#228 - GPT 5.2, Scaling Agents, Weird Generalization - Last Week in AI Recap

Podcast: Last Week in AI

Published: 2025-12-17

Duration: 1 hr 27 min

Summary

The episode dives into the announcement of GPT-5.2, its competitive benchmarks, and implications for AI's role in automating white-collar jobs, while also touching on various AI advancements and research topics.

What Happened

In this episode, hosts Andrey Karenkov and Jeremy Harris discuss the recent announcement of GPT-5.2, which is positioned to reclaim OpenAI's leadership in the AI landscape. The new model is noted for its improved performance and competitive benchmarks, suggesting a significant leap in capabilities. Key highlights include GPT-5.2's ability to match or outperform top industry professionals in various knowledge work tasks, as evidenced by the GDPVal evaluation where it produced outputs at over 11 times the speed and less than 1% of the cost of expert professionals.

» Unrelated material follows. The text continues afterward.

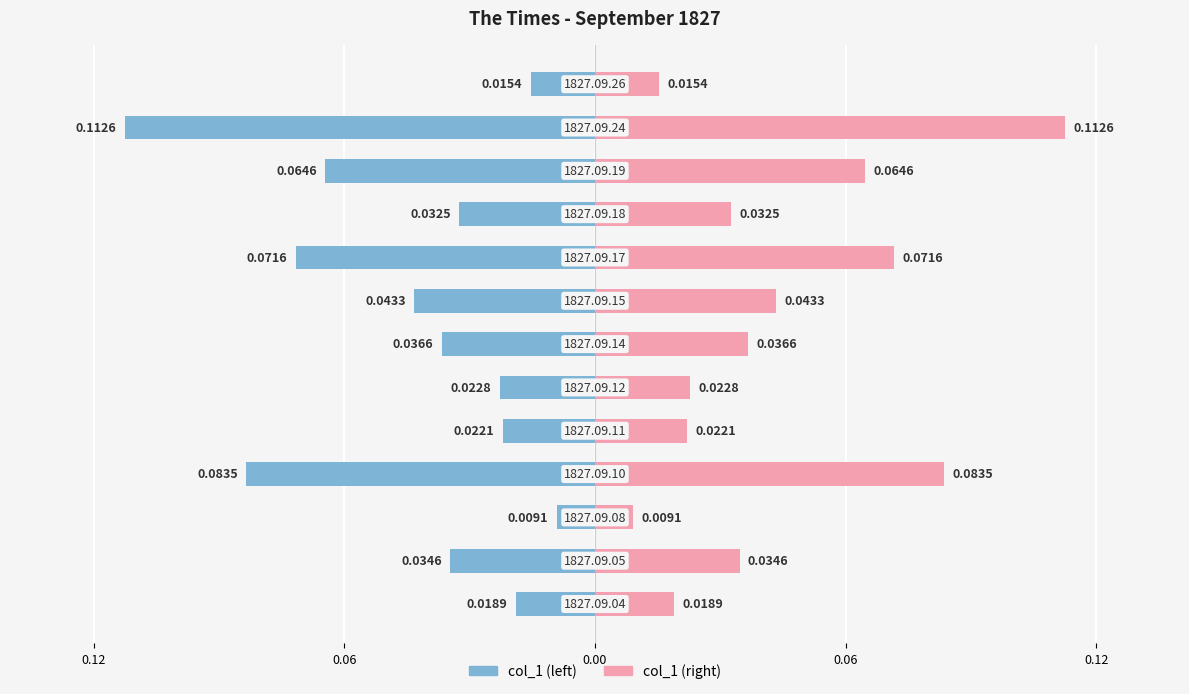

What are all the series names shown in the legend?

col_1 (left), col_1 (right)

The conversation also touches on the unique features of GPT-5.2, such as its higher operational costs compared to its predecessor, GPT-5.1, and its different knowledge cutoff dates. The hosts elaborate on how these factors suggest OpenAI is continuously refining and training its models. Furthermore, they discuss the SWE Bench Pro benchmark, where GPT-5.2 scored impressively, indicating its strong performance relative to other top models, like Claude 4.5. Overall, the episode encapsulates the excitement surrounding GPT-5.2's launch and its potential impact on the AI field.

Key Insights

Key Questions Answered

What are the key features of GPT-5.2?

GPT-5.2 has been announced with notable features like improved performance benchmarks and a competitive edge over previous models. It's designed to enhance OpenAI's position in the AI landscape, boasting a new operational cost structure that is higher than GPT-5.1, with input pricing at 1.75 and output costs increasing by about 40%. These changes suggest a strategic shift in how OpenAI positions its models in terms of capability and economic feasibility.

How does GPT-5.2 compare to industry professionals?

The GDPVal evaluation indicates that GPT-5.2 is capable of matching or exceeding the performance of top industry professionals in various knowledge work tasks. It reportedly produces outputs for these tasks at over 11 times the speed and less than 1% of the cost of human experts, showcasing its potential to significantly impact the workforce and automate white-collar jobs.

What is the significance of the SWE Bench Pro benchmark?

SWE Bench Pro is a more challenging benchmark than its predecessors, assessing AI models on a stricter scale. GPT-5.2's performance in this benchmark, scoring 55.6%, places it at the top tier of AI capabilities, surpassing competitors such as Claude 4.5. This performance suggests that GPT-5.2 could play a crucial role in advancing AI applications across various industries.

What does the change in knowledge cutoffs mean for GPT-5.2?

The difference in knowledge cutoffs between GPT-5.1 and GPT-5.2, with the latter having a cutoff of August 31 compared to September 30 for the former, implies that OpenAI is actively training and refining its models. This continual training might be aimed at enhancing the model's relevancy and accuracy in an ever-evolving information landscape, indicating a commitment to keeping their AI models up-to-date.

What are the implications of AI automation on white-collar jobs?

The advancements showcased by GPT-5.2, especially in the context of tasks traditionally performed by human professionals, raise important questions about the future of white-collar jobs. With AI systems capable of performing these tasks efficiently and at a fraction of the cost, businesses may increasingly adopt these technologies, potentially leading to significant changes in employment patterns and job roles in knowledge-based industries.